→ DOCUMENT SECTION:
Recent phylogenetic hypotheses imply that the aquatic ancestry of Cetacea extends back to its last common ancestor with the semi-aquatic Hippopotamidae in the early Eocene, >50 Ma [4], [29], [30]. Whales and hippos share a variety of “aquatic” specializations including sparse hair, loss of sebaceous glands, and the ability to birth and nurse underwater [4], [31], [32], but these features traditionally have been interpreted as parallel evolutionary derivations in these two lineages. Given the hypothesis that the common ancestor of cetaceans and hippos was aquatic/semi-aquatic (Figure 1, node 50 to node 26), shared mutations in opsin genes that enhance vision in aquatic environments might be expected in whales and hippos. ML reconstructions of ancestral opsin sequences imply only two replacement substitutions (LWS: E41D; RH1: L216M) on the stem lineage. These replacements are not at key tuning sites and fail to provide compelling evidence for an aquatic shift in opsin properties in the common ancestor of hippos and whales.

→ PROVIDED MATERIAL:
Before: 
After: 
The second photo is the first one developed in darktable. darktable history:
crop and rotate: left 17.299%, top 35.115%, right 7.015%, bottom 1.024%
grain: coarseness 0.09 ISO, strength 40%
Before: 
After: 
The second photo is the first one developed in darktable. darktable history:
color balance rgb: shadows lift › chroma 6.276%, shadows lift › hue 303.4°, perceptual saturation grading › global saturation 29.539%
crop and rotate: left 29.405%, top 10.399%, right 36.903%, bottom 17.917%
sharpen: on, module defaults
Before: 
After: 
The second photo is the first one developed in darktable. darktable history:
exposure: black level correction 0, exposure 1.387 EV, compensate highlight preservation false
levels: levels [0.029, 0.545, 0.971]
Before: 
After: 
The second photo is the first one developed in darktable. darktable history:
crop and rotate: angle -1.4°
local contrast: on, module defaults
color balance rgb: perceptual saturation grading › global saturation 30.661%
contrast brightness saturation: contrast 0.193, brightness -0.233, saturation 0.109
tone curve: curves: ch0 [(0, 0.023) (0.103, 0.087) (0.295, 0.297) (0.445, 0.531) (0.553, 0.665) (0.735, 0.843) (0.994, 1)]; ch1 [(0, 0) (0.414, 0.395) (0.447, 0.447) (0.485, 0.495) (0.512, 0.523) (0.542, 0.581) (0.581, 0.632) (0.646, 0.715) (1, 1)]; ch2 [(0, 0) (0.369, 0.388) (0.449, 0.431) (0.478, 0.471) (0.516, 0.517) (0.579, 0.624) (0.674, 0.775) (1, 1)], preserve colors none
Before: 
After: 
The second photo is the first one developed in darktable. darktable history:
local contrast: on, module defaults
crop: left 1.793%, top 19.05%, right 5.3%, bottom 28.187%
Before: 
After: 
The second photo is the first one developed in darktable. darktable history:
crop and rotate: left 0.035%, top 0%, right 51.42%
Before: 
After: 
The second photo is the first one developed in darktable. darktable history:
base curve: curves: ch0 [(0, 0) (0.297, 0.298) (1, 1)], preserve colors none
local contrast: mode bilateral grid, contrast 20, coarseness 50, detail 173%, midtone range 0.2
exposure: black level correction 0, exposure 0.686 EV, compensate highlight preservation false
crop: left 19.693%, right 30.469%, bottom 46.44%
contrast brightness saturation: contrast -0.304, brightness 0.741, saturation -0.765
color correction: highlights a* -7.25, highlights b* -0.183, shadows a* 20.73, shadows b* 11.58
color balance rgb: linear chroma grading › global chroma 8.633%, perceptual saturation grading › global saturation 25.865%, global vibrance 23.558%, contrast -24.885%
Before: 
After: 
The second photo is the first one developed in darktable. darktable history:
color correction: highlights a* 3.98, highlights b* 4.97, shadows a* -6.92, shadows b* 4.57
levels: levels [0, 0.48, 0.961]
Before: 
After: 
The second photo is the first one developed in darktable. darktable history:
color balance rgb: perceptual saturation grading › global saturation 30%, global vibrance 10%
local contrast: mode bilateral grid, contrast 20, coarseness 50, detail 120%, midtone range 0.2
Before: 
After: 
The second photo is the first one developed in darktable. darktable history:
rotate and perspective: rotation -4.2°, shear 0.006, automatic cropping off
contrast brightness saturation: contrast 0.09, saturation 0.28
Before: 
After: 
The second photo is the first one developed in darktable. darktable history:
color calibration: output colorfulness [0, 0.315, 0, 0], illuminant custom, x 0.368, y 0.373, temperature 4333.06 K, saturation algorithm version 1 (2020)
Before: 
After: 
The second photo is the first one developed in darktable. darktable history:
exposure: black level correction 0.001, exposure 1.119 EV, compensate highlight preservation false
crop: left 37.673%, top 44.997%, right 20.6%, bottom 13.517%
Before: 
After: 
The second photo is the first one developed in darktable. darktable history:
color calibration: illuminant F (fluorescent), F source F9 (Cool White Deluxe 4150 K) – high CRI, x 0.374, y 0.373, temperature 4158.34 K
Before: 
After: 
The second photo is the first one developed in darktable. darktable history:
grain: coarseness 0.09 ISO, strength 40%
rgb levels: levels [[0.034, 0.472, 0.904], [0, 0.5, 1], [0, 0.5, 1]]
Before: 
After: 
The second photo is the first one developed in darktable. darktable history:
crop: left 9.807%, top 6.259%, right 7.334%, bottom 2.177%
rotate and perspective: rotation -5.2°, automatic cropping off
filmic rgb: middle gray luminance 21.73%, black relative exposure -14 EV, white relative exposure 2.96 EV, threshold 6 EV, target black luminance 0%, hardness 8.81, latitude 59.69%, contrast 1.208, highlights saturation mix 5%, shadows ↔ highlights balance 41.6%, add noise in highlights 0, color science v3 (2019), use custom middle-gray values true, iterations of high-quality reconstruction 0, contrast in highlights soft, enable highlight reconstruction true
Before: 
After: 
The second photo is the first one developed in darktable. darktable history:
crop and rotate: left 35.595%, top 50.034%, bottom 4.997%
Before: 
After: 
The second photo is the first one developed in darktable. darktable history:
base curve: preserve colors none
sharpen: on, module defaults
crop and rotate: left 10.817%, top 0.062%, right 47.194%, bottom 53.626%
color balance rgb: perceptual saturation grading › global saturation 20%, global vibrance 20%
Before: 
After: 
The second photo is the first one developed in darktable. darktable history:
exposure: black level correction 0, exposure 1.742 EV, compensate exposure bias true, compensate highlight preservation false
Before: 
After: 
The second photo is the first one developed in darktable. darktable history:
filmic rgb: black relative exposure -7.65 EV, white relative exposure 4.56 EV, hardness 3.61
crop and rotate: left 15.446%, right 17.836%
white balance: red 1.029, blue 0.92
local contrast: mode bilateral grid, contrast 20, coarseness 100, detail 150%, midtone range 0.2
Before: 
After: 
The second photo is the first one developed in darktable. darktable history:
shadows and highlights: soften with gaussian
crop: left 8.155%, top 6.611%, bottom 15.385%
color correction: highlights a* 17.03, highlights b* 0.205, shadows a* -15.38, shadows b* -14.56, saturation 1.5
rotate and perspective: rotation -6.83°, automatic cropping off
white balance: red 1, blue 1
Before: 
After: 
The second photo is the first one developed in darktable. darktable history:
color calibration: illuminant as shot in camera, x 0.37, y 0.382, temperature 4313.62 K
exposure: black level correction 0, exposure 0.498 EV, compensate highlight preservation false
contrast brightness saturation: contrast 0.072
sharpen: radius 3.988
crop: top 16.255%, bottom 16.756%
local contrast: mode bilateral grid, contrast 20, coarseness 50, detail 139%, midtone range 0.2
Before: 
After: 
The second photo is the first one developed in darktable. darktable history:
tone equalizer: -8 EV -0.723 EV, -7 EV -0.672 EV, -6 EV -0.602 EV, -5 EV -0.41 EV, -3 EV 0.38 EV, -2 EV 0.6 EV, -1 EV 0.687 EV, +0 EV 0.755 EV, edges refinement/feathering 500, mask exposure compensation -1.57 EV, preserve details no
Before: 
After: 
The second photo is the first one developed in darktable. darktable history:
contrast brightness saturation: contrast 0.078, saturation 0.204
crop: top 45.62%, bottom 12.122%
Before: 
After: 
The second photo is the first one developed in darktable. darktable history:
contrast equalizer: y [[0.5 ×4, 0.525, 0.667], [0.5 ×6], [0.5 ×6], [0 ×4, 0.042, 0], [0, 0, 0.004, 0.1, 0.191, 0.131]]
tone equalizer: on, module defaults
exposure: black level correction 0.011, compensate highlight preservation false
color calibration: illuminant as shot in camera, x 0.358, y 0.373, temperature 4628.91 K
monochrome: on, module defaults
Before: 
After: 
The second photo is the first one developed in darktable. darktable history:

→ WHAT THE TASK ASKS:
Carry on the passage about opsin evolution in whales and hippos, starting right after its final sentence. The items play no part in this exercise.

→ RESULT OF THIS TASK:
Following divergence from Hippopotamidae, the unique evolutionary history of Cetacea began on the stem cetacean branch (Figure 1, node 26 to node 27). The fossil record indicates that the stem cetacean lineage was marked by a profound transition in anatomy from primitive semi-aquatic forms to obligately aquatic taxa with vestigial hindlimbs [3], [33][35]. Ancestral reconstructions imply that stem cetaceans retained dichromatic color vision with functional SWS1, LWS, and RH1 as in Hippopotamus and more distantly related artiodactyls; a blue shift in RH1 also occurred on the stem cetacean branch (Figure 1). Specifically, the amino acid array at three key tuning sites (83, 292, 299) [21], [25] changed from DAS to NSS, with an inferred λmax shift from 501 to 484 nm. Our ML reconstruction supports Bischoff et al.'s [25] hypothesis that RH1 was blue shifted on the stem cetacean branch, but contradicts their assertion that the ancestral cetacean expressed the amino acids NSA as in deep-diving physeteroids.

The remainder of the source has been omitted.